The theoretical and experimental results for the Termination Efficiency (TE). (A) The predicted TE under 20 nt/s transcription speed. The TE is shown as the fractional population of the terminator at the end of cotranscriptional folding as a function of force with and without adenine. (B) Experimentally determined termination efficiency as a function of force with and without adenine. It is important to note that for both cases (with and without the presence of adenine), the theoretical predictions in (A) and the experimental results in (B) for the termination efficiency show similar force-dependence.

Figure 7:

(A) The population kinetics for the cotranscriptional folding of the pbuE riboswitch under 5.8 pN pulling force and transcription speed 20 nt/s without adenine. There are 8 kinetically important states identified during the folding process, U (Black), C1 (Red), C2 (Blue), C3 (Dark Cyan), C4 (Magenta), C5 (Dark Yellow), C6 (Navy), and T (Wine). (B) The folding pathway inferred from the populational kinetics. The major folding pathway for the pbuE riboswitch under 5.8 pN pulling force and transcription speed 20 nt/s without adenine is U→C1→C3→C5 →C6→T with C2 and C4 as off-pathway kinetic intermediates (traps) connected to U and C3, respectively.

Figure 8:

(A) The population kinetics for the cotranscriptional folding of the pbuE riboswitch under 5.8 pN pulling force and transcription speed 20 nt/s with adenine. There are also 8 kinetically important states identified during the folding process, U (Black), C1 (Red), C2 (Blue), C3 (Dark Cyan), C4 (Magenta), C6 (Dark Yellow), and T (Navy). (B) The folding pathway inferred from the populational kinetics.
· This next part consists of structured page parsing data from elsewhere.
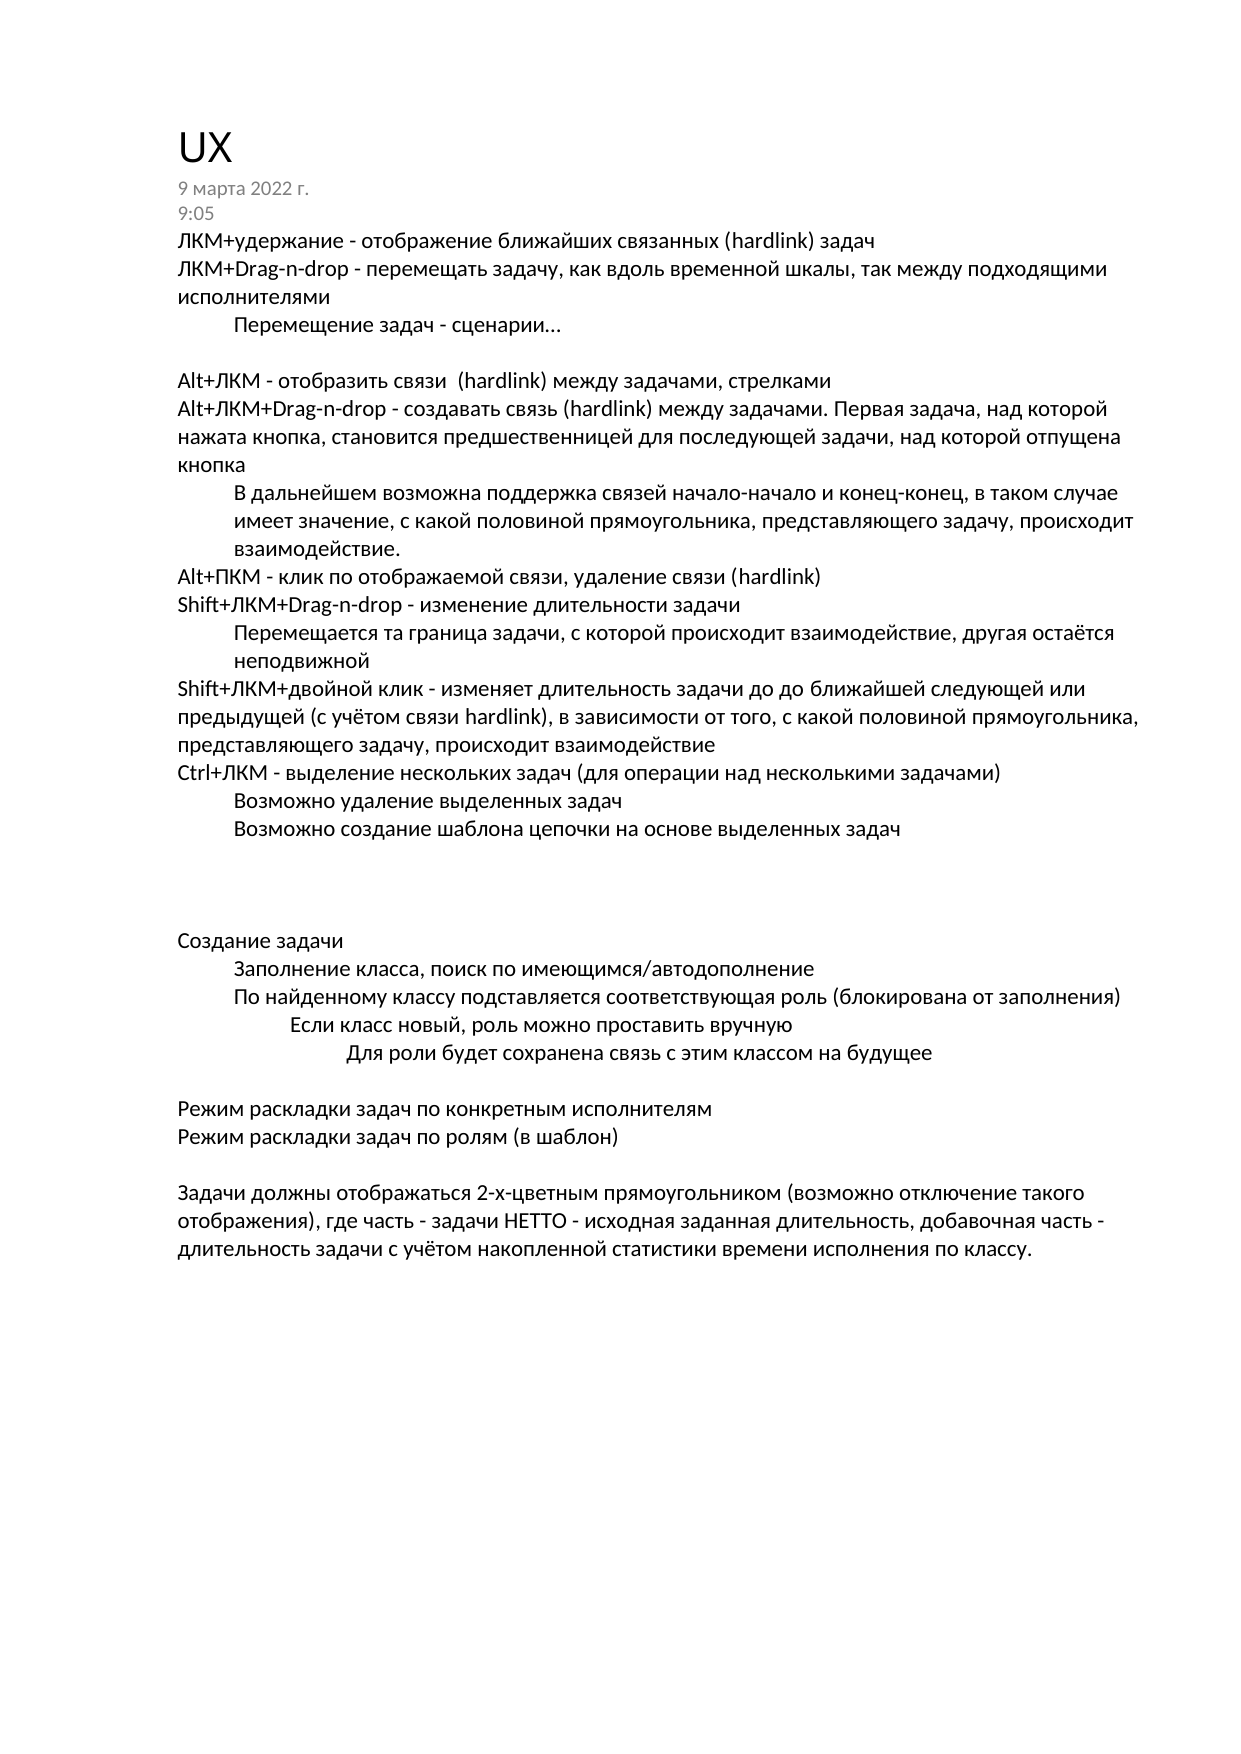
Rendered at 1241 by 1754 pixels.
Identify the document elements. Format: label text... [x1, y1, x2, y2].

text ЛКМ+удержание - отображение ближайших связанных (hardlink) задач [177, 226, 1152, 254]
text По найденному классу подставляется соответствующая роль (блокирована от заполнения) [233, 982, 1152, 1010]
text ЛКМ+Drag-n-drop - перемещать задачу, как вдоль временной шкалы, так между подходящими исполнителями [177, 254, 1152, 310]
text Ctrl+ЛКМ - выделение нескольких задач (для операции над несколькими задачами) [177, 758, 1152, 786]
text UX [177, 118, 1152, 175]
text Задачи должны отображаться 2-х-цветным прямоугольником (возможно отключение такого отображения), где часть - задачи НЕТТО - исходная заданная длительность, добавочная часть - длительность задачи с учётом накопленной статистики времени исполнения по классу. [177, 1178, 1152, 1262]
text Alt+ПКМ - клик по отображаемой связи, удаление связи (hardlink) [177, 562, 1152, 590]
text Заполнение класса, поиск по имеющимся/автодополнение [233, 954, 1152, 982]
text Перемещение задач - сценарии… [233, 310, 1152, 338]
text В дальнейшем возможна поддержка связей начало-начало и конец-конец, в таком случае имеет значение, с какой половиной прямоугольника, представляющего задачу, происходит взаимодействие. [233, 478, 1152, 562]
text Перемещается та граница задачи, с которой происходит взаимодействие, другая остаётся неподвижной [233, 618, 1152, 674]
text Возможно удаление выделенных задач [233, 786, 1152, 814]
text Режим раскладки задач по ролям (в шаблон) [177, 1122, 1152, 1150]
text Возможно создание шаблона цепочки на основе выделенных задач [233, 814, 1152, 842]
text Shift+ЛКМ+двойной клик - изменяет длительность задачи до до ближайшей следующей или предыдущей (с учётом связи hardlink), в зависимости от того, с какой половиной прямоугольника, представляющего задачу, происходит взаимодействие [177, 674, 1152, 758]
text Если класс новый, роль можно проставить вручную [290, 1010, 1152, 1038]
text Режим раскладки задач по конкретным исполнителям [177, 1094, 1152, 1122]
text 9 марта 2022 г. [177, 175, 1152, 200]
text Alt+ЛКМ+Drag-n-drop - создавать связь (hardlink) между задачами. Первая задача, над которой нажата кнопка, становится предшественницей для последующей задачи, над которой отпущена кнопка [177, 394, 1152, 478]
text Shift+ЛКМ+Drag-n-drop - изменение длительности задачи [177, 590, 1152, 618]
text Для роли будет сохранена связь с этим классом на будущее [346, 1038, 1152, 1066]
text Alt+ЛКМ - отобразить связи (hardlink) между задачами, стрелками [177, 366, 1152, 394]
text Создание задачи [177, 926, 1152, 954]
text 9:05 [177, 200, 1152, 226]
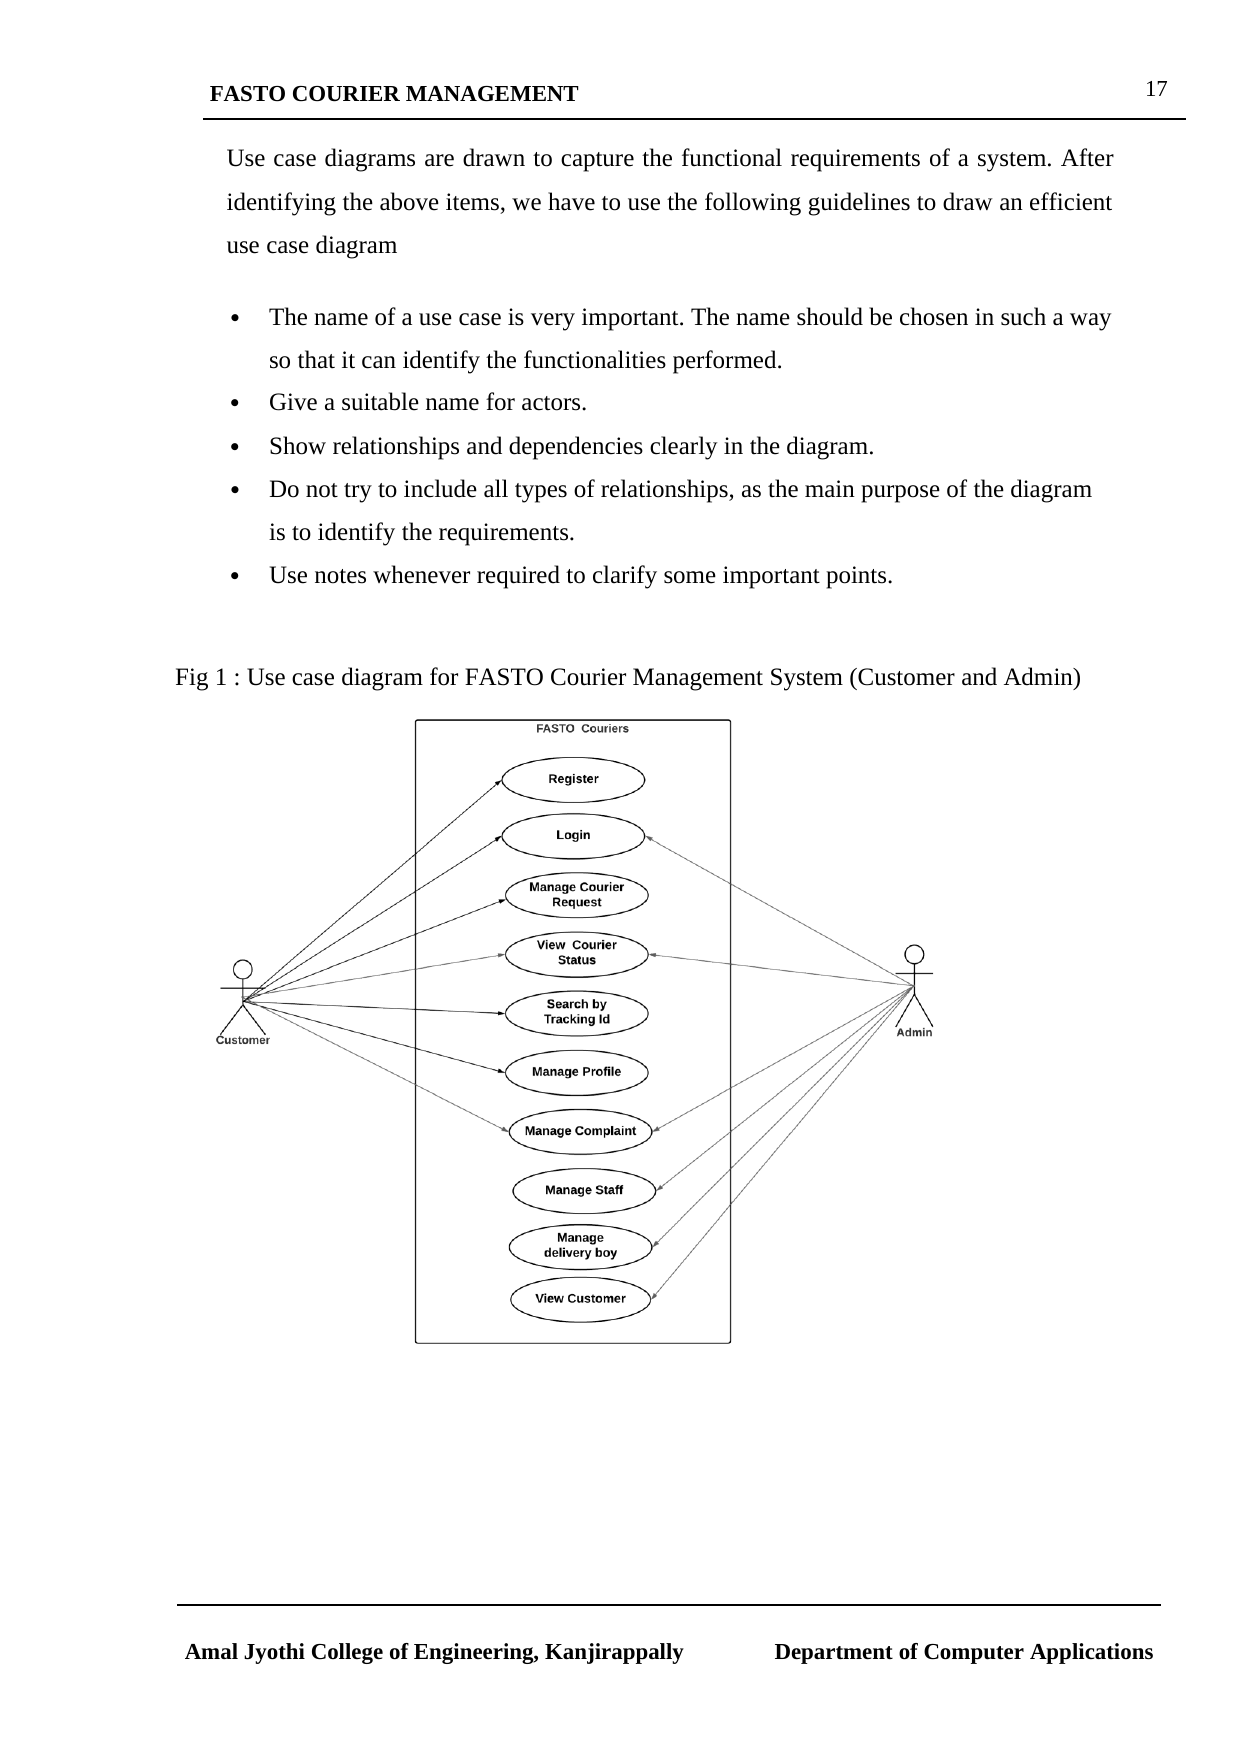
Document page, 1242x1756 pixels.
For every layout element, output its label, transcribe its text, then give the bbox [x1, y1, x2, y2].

text Fig 1 : Use case diagram for FASTO Courier Management System (Customer and Admin) [175, 662, 1177, 690]
list Do not try to include all types of relationships, as the main purpose of the diagram is to identify the requirements. [231, 474, 1093, 546]
text Use case diagrams are drawn to capture the functional requirements of a system. After identifying the above items, we have to use the following guidelines to draw an efficient use case diagram [226, 143, 1114, 258]
list Use notes whenever required to clarify some important points. [231, 561, 1177, 589]
list Give a suitable name for actors. [231, 388, 1177, 416]
list The name of a use case is very important. The name should be chosen in such a way so that it can identify the functionalities performed. [231, 302, 1112, 374]
picture [215, 718, 934, 1344]
list Show relationships and dependencies clearly in the diagram. [231, 431, 1177, 459]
The major folding pathway for the pbuE riboswitch under 5.8 pN pulling force and transcription speed 20 nt/s with adenine is U→C1→C3 →C4→T with C2 and C6 as off-pathway kinetic intermediates (traps) connected to U and C4, respectively.

Figure 9:

The predicted 3D structure for the kinetically important states during the cotranscription process of pbuE riboswitch. The 3D structures are predicted using the Vfold3D software^– and Coarse-Grained MD simulations.

Figure 10:

The extension as a function of time for the cotranscriptional folding under force (A) f = 5.8 pN and (B) f = 8.1 pN.